Your goal:
Can you rewrite each of the records below with every "Power BI" changed to "Tableau", leaving everything else untouched?

(Plain-text document sources)
+++

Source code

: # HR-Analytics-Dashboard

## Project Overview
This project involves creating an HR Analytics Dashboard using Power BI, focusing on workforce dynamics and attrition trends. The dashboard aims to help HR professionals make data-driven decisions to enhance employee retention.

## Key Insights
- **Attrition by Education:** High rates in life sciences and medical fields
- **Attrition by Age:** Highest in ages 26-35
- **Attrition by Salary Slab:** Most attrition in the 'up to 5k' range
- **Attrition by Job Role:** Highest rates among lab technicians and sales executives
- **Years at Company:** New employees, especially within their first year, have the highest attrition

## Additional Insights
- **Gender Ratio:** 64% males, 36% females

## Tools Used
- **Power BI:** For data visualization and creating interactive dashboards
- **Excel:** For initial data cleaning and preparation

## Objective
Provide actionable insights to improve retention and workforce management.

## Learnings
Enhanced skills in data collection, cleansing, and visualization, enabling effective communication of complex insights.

+++

Answer area:
Source code

: # HR-Analytics-Dashboard

## Project Overview
This project involves creating an HR Analytics Dashboard using Tableau, focusing on workforce dynamics and attrition trends. The dashboard aims to help HR professionals make data-driven decisions to enhance employee retention.

## Key Insights
- **Attrition by Education:** High rates in life sciences and medical fields
- **Attrition by Age:** Highest in ages 26-35
- **Attrition by Salary Slab:** Most attrition in the 'up to 5k' range
- **Attrition by Job Role:** Highest rates among lab technicians and sales executives
- **Years at Company:** New employees, especially within their first year, have the highest attrition

## Additional Insights
- **Gender Ratio:** 64% males, 36% females

## Tools Used
- **Tableau:** For data visualization and creating interactive dashboards
- **Excel:** For initial data cleaning and preparation

## Objective
Provide actionable insights to improve retention and workforce management.

## Learnings
Enhanced skills in data collection, cleansing, and visualization, enabling effective communication of complex insights.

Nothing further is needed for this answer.